§ ФРАГМЕНТ ТЕКСТА:
+ + + +

Но с другой стороны, только родитель знает самые тонкие особенности и нюансы развития ребенка, отмечает даже небольшие изменения, которые произошли за короткий промежуток времени. Специалист должен учитывать те замечания, о которых хочет поведать ему родитель, постараться разобраться в ситуации и решить ее в пользу ребенка. Дать ему шанс на обучение, а не лишать этого шанса.
Глава 28. Психологическое обследование
В назначенный день мы поехали в психоневрологический диспансер на консультацию, чтобы пройти психологическое тестирование и уточнить степень интеллектуального развития Сережи. Психиатр сказала, что мы должны зайти сначала к ней, но я схитрила.
Первым делом мы пошли к психологу. После ожидания в очереди Сережа успел устать и начал капризничать. Невербальные тесты он проходил неравномерно: более сложные задания выполнял лучше, чем простые. Было много отказных реакций. Психолог была в замешательстве.
Буквально за две недели до этого Сережа неожиданно начал рисовать фигурки людей. Я уже видела примеры того, как он нарисовал нашу семью. Я решилась. «Нарисуй человечка!» – попросила я в кабинете психолога. Сын нарисовал. У человечка были голова, уши, волосы, глаза, нос, рот, руки, ноги и все пальцы на руках и ногах. Психолог с удовлетворением отметила: «Пограничная норма» (имеется в виду, что уровень интеллектуального развития находится в пределах нормальных значений, соответствующих возрастному этапу развития). Я не отставала: «Напишите заключение!» Она написала.
С результатами мы пошли в кабинет к психиатру. Та с неудовольствием посмотрела на заключение психолога и побежала к ней разбираться. Когда вернулась, раздраженно взяла медицинскую карточку в руки. «Я все равно остаюсь при своем мнении!» А в заключении написала: «Эмоционально-волевая недостаточность».
Я плакала и смеялась одновременно: диагноз РАС не был указан, диагноз УО (умственная отсталость) не был указан!
Это была победа. У моего сына появилась возможность адаптации в садике для детей с нарушением речи.
Я понимала, что это всего лишь маленький шажок на бесконечно долгом пути, который нам еще предстоит пройти. Но это был шанс. Мы не могли его упустить.
Мы вышли на улицу. Был март, вокруг серость и грязь, но мне казалось, что горят огни и вокруг раздается треск хлопушек и фейерверков. Я сдавала в жизни много экзаменов и тестов, но НИКОГДА не испытывала такого чувства ликования, как после того визита в диспансер.
Сейчас во всем мире существует практика – оставлять диагноз РАС на всю жизнь, не меняя его [41]. В зарубежных странах это дает преимущества, преференции для получения социальных пособий, трудоустройства.

+ + + +

§ ЗАДАНИЯ:
a. Перепишите часть рассказа о психологическом обследовании Сережи от «С результатами мы» до «не был указан!» включительно, поменяв «медицинскую карточку» на «медицинскую карту».
b. Продолжите рассказ о психологическом обследовании Сережи, начав сразу после его последнего предложения.

+ + + +

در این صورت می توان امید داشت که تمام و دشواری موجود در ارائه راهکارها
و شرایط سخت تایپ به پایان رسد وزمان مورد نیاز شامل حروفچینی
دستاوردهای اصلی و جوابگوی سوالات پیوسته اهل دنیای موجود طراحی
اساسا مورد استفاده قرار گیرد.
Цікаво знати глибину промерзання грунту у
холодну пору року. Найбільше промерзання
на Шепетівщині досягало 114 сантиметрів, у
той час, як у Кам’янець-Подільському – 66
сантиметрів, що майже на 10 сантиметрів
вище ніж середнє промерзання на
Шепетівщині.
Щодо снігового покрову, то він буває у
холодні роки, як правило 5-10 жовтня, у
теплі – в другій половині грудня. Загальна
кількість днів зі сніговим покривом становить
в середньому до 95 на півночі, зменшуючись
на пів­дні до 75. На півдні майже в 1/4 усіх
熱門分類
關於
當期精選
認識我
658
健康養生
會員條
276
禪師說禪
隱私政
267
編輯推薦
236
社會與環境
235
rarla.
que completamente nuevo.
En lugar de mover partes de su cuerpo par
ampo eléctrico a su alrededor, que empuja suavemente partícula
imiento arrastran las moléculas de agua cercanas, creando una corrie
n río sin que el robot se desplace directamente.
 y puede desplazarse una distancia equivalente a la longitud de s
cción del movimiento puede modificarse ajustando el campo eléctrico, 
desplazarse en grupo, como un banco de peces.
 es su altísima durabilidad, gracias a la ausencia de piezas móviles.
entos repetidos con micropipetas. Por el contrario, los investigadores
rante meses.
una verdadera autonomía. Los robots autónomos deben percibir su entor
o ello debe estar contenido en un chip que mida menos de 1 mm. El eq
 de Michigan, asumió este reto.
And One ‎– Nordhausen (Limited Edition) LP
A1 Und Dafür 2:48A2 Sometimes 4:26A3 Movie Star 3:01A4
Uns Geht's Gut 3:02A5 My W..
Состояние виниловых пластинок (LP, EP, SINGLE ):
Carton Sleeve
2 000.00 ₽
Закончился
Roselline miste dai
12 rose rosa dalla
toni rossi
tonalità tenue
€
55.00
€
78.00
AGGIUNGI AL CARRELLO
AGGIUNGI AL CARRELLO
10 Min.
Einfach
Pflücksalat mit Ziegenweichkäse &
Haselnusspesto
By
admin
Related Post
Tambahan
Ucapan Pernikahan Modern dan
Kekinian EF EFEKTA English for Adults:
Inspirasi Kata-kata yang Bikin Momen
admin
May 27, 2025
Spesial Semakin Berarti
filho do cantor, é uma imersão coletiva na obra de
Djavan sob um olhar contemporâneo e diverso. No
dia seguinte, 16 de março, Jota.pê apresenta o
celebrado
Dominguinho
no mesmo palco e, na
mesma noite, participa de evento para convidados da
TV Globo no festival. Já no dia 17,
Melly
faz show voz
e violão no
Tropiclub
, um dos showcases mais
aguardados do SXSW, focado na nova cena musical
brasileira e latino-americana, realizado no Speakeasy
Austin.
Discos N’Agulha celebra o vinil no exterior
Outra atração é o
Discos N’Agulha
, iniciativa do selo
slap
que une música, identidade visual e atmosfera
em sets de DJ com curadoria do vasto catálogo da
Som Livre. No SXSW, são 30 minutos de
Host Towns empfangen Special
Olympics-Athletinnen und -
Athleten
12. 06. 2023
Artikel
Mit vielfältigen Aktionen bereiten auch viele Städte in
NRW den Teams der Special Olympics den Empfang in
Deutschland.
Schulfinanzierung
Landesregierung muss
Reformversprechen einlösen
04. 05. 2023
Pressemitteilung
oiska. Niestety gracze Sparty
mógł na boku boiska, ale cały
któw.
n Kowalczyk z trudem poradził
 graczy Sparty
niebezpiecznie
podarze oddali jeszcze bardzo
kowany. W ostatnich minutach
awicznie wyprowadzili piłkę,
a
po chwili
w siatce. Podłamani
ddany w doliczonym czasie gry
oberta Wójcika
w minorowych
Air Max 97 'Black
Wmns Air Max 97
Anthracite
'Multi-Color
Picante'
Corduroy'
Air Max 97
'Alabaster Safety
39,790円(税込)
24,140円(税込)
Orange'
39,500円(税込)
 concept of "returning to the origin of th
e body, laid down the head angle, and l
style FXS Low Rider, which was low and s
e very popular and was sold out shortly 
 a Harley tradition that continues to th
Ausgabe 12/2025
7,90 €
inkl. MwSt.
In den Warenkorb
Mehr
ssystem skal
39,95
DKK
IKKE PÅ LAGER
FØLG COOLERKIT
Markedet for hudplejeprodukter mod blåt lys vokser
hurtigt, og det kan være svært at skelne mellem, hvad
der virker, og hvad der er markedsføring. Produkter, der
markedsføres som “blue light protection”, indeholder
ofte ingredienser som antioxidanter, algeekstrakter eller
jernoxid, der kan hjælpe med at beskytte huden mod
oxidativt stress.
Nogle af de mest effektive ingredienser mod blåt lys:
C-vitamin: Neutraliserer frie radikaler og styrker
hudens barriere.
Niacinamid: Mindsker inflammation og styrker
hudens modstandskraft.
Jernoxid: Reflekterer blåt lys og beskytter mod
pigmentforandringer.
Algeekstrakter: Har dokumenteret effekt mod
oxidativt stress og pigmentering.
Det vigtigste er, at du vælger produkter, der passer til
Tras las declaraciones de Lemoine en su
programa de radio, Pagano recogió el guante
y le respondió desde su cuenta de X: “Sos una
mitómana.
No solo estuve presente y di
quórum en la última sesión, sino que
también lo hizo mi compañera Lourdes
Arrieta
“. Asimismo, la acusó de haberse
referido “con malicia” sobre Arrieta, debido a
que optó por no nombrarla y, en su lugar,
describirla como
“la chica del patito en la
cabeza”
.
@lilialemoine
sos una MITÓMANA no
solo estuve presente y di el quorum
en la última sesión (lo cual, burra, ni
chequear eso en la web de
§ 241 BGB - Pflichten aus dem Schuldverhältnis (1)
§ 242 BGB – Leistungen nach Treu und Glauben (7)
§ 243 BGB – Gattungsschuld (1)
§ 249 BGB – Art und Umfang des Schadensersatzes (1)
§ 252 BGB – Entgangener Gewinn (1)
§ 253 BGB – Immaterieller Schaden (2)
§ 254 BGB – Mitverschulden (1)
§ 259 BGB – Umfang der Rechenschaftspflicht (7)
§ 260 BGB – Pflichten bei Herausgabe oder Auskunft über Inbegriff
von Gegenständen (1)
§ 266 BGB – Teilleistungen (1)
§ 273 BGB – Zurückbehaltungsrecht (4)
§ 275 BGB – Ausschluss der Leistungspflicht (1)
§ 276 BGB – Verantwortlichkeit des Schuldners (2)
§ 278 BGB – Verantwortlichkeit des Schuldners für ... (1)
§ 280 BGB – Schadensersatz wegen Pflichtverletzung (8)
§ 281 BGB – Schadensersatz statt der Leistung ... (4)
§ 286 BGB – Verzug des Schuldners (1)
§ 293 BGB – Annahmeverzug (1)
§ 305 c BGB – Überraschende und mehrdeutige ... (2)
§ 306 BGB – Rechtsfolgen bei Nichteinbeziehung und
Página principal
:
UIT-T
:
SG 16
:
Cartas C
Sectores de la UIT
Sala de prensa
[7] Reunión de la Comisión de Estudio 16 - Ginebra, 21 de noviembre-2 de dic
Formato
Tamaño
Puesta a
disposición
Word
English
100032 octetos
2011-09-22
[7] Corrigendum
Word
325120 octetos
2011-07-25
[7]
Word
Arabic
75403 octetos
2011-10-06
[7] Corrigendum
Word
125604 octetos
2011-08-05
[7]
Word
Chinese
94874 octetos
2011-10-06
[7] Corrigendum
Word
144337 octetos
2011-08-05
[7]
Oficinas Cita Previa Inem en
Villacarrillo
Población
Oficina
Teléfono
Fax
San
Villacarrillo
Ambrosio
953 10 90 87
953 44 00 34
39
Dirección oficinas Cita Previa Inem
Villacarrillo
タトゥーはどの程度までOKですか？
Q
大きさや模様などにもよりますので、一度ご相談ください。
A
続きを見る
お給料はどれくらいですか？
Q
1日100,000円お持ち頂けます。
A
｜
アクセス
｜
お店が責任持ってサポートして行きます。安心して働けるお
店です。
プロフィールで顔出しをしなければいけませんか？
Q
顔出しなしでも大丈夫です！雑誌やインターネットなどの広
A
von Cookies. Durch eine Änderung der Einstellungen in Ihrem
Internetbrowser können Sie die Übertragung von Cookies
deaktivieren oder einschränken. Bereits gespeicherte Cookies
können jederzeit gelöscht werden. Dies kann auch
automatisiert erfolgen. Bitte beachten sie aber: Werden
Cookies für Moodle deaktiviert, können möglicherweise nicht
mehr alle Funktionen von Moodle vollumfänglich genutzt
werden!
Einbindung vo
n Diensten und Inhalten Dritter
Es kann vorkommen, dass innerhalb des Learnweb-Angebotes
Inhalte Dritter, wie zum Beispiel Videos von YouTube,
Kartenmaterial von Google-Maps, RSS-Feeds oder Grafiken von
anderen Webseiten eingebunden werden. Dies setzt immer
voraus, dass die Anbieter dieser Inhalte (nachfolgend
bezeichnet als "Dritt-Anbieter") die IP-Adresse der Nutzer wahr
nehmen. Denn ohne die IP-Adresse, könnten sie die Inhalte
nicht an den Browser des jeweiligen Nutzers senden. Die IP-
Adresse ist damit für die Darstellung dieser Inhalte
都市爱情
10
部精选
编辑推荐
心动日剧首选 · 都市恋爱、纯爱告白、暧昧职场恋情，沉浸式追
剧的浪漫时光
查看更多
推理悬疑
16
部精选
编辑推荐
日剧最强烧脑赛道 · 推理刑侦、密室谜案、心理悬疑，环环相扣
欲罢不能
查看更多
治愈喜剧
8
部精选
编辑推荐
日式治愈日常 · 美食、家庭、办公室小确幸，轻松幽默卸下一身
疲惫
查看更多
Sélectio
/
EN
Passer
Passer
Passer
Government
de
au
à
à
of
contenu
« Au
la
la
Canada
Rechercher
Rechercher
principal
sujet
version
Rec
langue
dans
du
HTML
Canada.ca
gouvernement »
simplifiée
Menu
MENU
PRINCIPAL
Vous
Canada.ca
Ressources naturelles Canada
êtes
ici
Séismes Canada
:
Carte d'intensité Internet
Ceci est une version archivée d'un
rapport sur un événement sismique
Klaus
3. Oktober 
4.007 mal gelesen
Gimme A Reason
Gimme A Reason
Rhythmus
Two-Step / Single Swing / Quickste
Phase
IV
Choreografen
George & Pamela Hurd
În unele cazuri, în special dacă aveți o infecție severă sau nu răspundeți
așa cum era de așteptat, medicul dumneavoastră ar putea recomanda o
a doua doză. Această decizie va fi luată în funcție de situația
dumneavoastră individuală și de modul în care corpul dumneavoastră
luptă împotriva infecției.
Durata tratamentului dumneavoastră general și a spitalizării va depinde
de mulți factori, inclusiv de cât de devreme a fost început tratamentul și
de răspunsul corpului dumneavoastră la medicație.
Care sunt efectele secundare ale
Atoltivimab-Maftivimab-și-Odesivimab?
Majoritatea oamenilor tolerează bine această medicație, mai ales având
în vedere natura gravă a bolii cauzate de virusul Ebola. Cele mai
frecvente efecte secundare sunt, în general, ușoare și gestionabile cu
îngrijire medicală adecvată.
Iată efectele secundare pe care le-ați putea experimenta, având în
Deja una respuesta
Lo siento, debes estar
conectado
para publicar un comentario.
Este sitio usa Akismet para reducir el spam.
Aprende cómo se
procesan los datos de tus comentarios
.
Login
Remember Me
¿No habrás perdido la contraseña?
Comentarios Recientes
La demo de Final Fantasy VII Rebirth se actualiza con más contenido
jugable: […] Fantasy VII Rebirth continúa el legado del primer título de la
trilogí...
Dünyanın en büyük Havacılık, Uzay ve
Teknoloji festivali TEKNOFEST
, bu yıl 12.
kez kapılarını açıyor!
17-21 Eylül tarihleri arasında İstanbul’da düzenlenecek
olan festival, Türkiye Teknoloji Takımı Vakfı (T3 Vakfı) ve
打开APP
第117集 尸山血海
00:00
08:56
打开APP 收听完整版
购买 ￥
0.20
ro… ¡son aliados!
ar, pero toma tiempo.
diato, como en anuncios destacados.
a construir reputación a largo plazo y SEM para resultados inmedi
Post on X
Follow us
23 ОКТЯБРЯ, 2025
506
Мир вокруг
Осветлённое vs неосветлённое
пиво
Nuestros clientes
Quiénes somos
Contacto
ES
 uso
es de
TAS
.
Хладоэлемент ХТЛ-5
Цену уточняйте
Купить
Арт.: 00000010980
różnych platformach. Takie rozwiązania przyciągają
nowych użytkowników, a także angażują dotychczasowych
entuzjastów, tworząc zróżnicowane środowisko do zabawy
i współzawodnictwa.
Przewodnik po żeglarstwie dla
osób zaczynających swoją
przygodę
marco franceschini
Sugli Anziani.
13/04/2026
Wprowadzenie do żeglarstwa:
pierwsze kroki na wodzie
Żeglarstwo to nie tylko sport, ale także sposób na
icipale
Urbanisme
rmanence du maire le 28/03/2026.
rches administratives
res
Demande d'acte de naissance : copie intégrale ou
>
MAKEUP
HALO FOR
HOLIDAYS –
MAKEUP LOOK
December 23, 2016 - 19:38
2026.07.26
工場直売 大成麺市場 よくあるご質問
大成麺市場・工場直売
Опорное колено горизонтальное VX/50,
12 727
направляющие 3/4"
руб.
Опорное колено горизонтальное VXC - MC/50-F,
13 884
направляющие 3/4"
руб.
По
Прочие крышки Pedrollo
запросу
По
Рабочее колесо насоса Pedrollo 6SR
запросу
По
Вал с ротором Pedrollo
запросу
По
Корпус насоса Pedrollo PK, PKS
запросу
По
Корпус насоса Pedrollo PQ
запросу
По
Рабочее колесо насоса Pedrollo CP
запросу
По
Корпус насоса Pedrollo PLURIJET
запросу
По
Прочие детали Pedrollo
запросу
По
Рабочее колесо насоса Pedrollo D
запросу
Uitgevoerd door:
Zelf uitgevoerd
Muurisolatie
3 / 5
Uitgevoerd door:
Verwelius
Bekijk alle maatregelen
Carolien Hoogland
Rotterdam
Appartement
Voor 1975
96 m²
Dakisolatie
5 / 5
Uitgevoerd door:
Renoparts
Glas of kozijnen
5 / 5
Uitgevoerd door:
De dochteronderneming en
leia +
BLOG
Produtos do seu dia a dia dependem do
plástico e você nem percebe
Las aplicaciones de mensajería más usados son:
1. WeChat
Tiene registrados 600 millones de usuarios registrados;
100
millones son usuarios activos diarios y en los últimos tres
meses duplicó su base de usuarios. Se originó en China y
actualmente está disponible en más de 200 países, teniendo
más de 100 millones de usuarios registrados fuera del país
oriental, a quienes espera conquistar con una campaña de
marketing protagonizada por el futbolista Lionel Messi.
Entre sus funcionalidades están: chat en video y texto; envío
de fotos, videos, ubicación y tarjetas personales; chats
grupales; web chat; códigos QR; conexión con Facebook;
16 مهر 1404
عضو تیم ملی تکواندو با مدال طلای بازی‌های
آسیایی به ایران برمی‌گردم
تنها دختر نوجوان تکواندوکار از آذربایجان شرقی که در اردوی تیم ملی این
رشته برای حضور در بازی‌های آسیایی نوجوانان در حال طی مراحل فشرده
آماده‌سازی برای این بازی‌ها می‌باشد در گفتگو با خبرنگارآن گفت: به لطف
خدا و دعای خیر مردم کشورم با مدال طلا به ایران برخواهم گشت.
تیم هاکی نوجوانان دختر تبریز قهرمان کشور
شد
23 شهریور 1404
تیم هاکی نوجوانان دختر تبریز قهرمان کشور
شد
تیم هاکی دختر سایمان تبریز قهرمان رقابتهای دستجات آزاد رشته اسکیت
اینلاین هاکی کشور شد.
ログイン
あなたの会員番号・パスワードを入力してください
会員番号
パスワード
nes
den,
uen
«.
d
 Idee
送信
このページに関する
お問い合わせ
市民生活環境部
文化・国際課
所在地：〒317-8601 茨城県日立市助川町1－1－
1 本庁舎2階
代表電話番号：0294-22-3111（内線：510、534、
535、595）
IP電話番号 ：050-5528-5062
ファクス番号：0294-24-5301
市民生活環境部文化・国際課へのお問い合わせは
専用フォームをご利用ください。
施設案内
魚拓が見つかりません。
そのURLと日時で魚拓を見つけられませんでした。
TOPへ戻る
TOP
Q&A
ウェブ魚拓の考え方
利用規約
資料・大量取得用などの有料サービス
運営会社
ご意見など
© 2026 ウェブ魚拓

+ + + +

§ ОТВЕТЫ К ЗАДАНИЯМ:
a.
С результатами мы пошли в кабинет к психиатру. Та с неудовольствием посмотрела на заключение психолога и побежала к ней разбираться. Когда вернулась, раздраженно взяла медицинскую карту в руки. «Я все равно остаюсь при своем мнении!» А в заключении написала: «Эмоционально-волевая недостаточность».
Я плакала и смеялась одновременно: диагноз РАС не был указан, диагноз УО (умственная отсталость) не был указан!

b.
Поэтому члены семьи не избегают постановки такого диагноза для ребенка, сохраняют его, чтобы получить гарантии социальной защиты.
В России диагноз «аутизм», наоборот, может осложнить жизнь. Ребенка могут не взять в детский сад или школу.
Могут перевести на домашнее обучение из-за трудностей с поведением, коммуникацией или отсутствием необходимых для такого ученика специалистов, например, тьютора. Таким образом, из-за диагноза ребенок будет лишен возможности социализироваться. Поэтому лучшим вариантом на период дошкольного возраста Сережи я считала снятие диагноза. Аутизм четко ассоциировался в голове у нашего лечащего психиатра с умственной отсталостью, и доказательство того, что у ребенка сохранен интеллект, не позволило ей подтвердить этот диагноз. Моему ребенку это давало шанс на успешную адаптацию.
Все психологические тесты, предназначенные для оценки интеллектуального развития (а их великое множество), делятся на вербальные и невербальные. Это значит, что для проведения одних нужно предъявлять инструкцию в виде слов (вербально), а другие можно проводить, пользуясь просто картинками. Есть большая вероятность, что ребенку-аутисту может по какой-то причине не понравиться задание.
Он может не понять инструкцию или человека, который проводит эксперимент. Например, ребенку может быть неприятен тембр голоса специалиста. Или слишком резкий аромат духов. Может найтись тысяча причин, почему ребенок не захочет взаимодействовать со специалистом.
Тест-рисунок не требует непосредственного участия сопровождающего [42]. Ребенок сидит за отдельным столиком, его ничего не раздражает.